Pourtant, si le gouvernement est prêt à lâcher du lest, y compris au détriment de Pepy, président du directoire de la SNCF, c’est bien que le front de bataille contre les cheminot est stratégique. C’est notamment ce qu’ils ont démontré en 1995, de par leur capacité à entraîner l’ensemble du mouvement ouvrier dans la bataille, en lien avec les étudiants qui, historiquement, ont joué un rôle moteur en alliance avec les cheminots.

Ainsi ces « concessions » sont en réalité des leurres, que la loi Travail, même, détricotera le moment venu. Avec la concurrence du privé, et y compris de ses propres filiales, ce sont à termes les « accords d’entreprise » version loi travail qui s’imposeront dans le privé comme dans le public, que ce soit par les licenciements ou des négociations ultérieures qui viseront au nivellement à la baisse des conditions de travail et des salaires.

Un calendrier favorable à la lutte

A 4 jours de l’euro, un mouvement de reconductible dur chez les cheminots, alliés avec les raffineurs qui en sont à leur troisième semaine de grève reconductible, pourrait bien enflammer le brasier de la lutte contre la loi travail. Le gouvernement en est bien conscient. Il serait même prêt, selon Le Monde, à financer une indemnité de départ à la retraite pour les cheminots qui n’en disposent pas, contrairement à leurs homologues du privé. Il serait prêt à débourser entre 700 à 900 millions d’euros. L’objectif serait de rallier la CGT et Sud, les deux syndicats contestataires. C’est certes une démonstration que la lutte paie, mais c’est aussi une preuve que le rapport de force pourrait bien basculer pour obtenir bien plus que des maigres « concessions ».

Une Assemblée Interprofessionnelle pour coordonner les secteurs en lutte !
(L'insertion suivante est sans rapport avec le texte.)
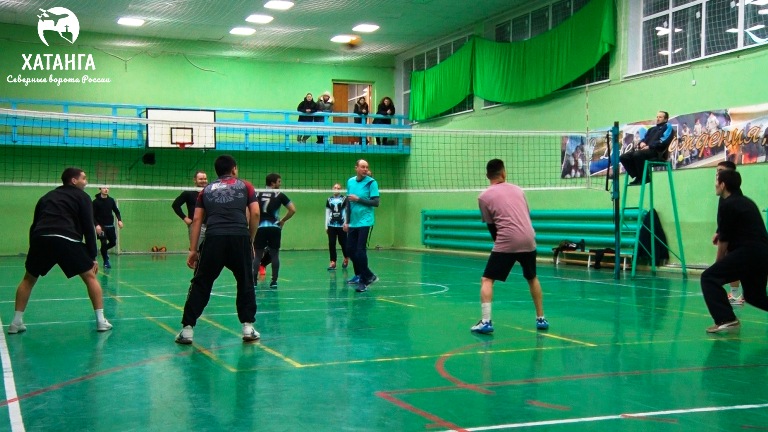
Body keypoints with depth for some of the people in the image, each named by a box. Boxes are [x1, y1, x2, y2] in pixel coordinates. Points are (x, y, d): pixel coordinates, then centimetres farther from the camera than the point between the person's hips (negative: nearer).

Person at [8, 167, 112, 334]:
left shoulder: (47, 197, 31)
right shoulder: (82, 197, 15)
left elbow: (34, 226, 29)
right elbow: (88, 228, 7)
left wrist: (35, 252, 35)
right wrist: (93, 256, 10)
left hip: (41, 239, 4)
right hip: (67, 240, -4)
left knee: (28, 279, 24)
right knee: (90, 277, 11)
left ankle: (16, 322, 20)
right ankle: (101, 320, 7)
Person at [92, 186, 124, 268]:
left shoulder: (111, 200, 4)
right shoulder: (96, 201, -7)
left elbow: (116, 211, 12)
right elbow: (93, 215, -9)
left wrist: (119, 220, -5)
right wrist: (97, 225, -22)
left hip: (110, 225, 4)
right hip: (101, 226, -4)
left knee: (113, 242, 6)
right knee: (104, 243, -8)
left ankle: (104, 250, 38)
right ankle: (106, 262, 6)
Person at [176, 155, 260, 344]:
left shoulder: (207, 190, 23)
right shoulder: (245, 186, 19)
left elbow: (197, 219, 14)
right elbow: (255, 214, 9)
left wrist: (193, 249, 12)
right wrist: (251, 241, 17)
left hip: (213, 238, 1)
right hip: (240, 237, -1)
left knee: (201, 284, 7)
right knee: (245, 282, 15)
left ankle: (187, 329, 5)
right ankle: (248, 327, 12)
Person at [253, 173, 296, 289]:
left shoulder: (258, 194, 9)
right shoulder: (279, 195, 3)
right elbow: (293, 210, -1)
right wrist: (282, 221, 9)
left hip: (260, 228, 2)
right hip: (274, 228, -2)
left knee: (258, 256, 7)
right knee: (275, 255, 7)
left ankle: (253, 280, -2)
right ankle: (274, 281, 3)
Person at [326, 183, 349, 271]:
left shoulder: (344, 199, -1)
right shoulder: (329, 200, 7)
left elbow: (347, 212, 0)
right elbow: (327, 213, 10)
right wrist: (326, 226, 7)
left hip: (341, 225, -3)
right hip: (331, 225, 3)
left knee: (343, 243, 5)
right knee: (331, 243, -1)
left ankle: (346, 258, 30)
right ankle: (333, 262, 3)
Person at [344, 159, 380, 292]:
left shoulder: (371, 182, -7)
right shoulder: (350, 181, 8)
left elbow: (376, 202, -12)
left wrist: (358, 199, -17)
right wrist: (347, 221, 14)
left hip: (365, 222, -6)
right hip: (353, 223, 6)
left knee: (360, 251, -9)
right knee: (350, 250, 8)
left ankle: (364, 281, -1)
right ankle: (360, 275, 26)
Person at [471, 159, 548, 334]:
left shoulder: (484, 197, 3)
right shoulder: (517, 189, 15)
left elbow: (491, 226, 8)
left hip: (506, 243, -4)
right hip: (528, 241, 4)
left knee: (487, 280, 4)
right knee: (532, 278, 25)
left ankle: (486, 321, -10)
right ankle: (541, 319, 30)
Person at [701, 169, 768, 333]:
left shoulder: (727, 205, -5)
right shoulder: (747, 202, 21)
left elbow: (724, 240, -3)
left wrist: (719, 263, 9)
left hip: (748, 253, -9)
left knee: (710, 278, -8)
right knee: (754, 295, 25)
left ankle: (726, 320, -19)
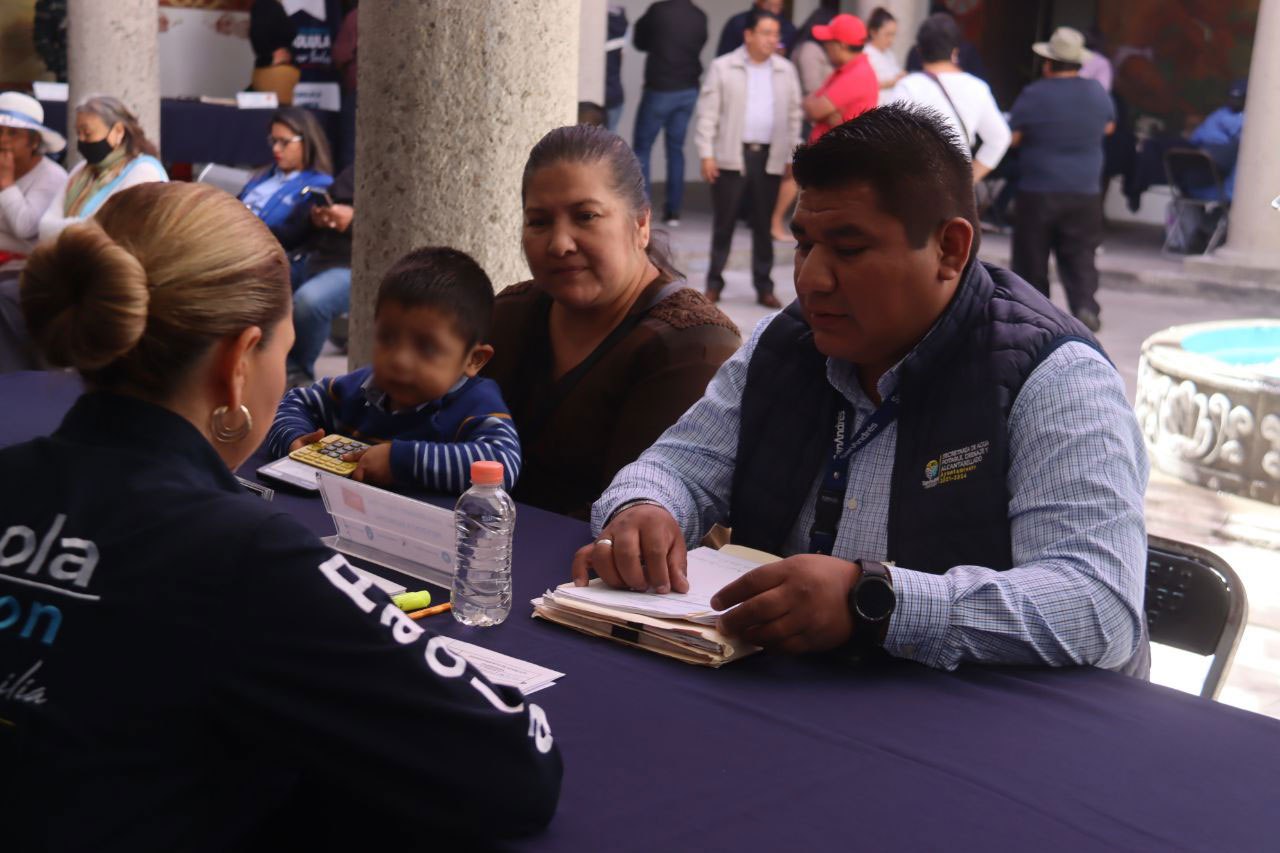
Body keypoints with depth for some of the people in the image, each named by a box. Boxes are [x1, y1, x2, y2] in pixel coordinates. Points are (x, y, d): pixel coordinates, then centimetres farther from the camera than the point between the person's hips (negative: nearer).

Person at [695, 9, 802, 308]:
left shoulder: (786, 70, 8)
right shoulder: (723, 68, -1)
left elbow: (794, 115, 12)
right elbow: (707, 113, -2)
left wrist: (793, 155, 7)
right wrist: (706, 154, -7)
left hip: (770, 157, 2)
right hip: (731, 156, -2)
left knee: (764, 225, 7)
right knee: (724, 222, 3)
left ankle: (764, 286, 15)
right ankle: (714, 283, 13)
Dans ce cadre, la lutte des cheminots s’ancre, notamment en Île-de-France, avec l’émergence d’une avant-garde cheminote déterminée et prête à en découdre. La gare d’Austerlitz se place ainsi résolument comme la pointe avancée de la lutte, portant une plateforme de revendication qui place clairement la nécessité du retrait de la loi travail et pour un décret socle au minimum égal au statut actuel, tout en abordant la question du maintien dans le giron de l’État de la SNCF sous contrôle des cheminots et de la population. C’est aussi en s’adressant aux usagers à travers des tracts que les cheminots popularisent une lutte qui n’est pas seulement la leur, contre ce décret et cette loi qui impacteront non seulement les cheminots, mais aussi les usagers, la sécurité étant la variable d’ajustement de cette privatisation du secteur du rail.

A la gare d’Austerlitz, le développement de comités de grève, auxquels étudiants solidaires se joignent parfois, et la formation de piquets - nécessaires à l’auto-défense contre les tentatives de la SNCF de briser les grèves - sont en quelque sorte les conditions nécessaires au maintien de la grève dans la durée. La caisse de grève, comme celle initiée par les grévistes du Technicentre du Landy est aussi l’une des expressions avancées de l’auto-organisation pour lutter dans la durée contre le chantage au bulletin de paie à zéro imposé par la direction de la SNCF.

Depuis trois semaines s’est aussi mis en place une assemblée générale intergare qui réunit les grévistes de certaines des gares les plus importantes d’Île-de-France - Gare du Nord, Saint-Lazare, Austerlitz. Mais pour gagner, coordonner les différents secteurs en lutte est une tâche cruciale. En ce sens, ces d’embryons de coordination Intergare pourraient se joindre à d’autres secteurs en lutte, à travers notamment des organisations comme les assemblées générales interprofessionnelles. La montée nationale à Paris que les cheminots organisent le 14 juin prochain, dans le cadre de la journée interprofessionnelle de grève contre la loi travail, pourrait en être l’occasion.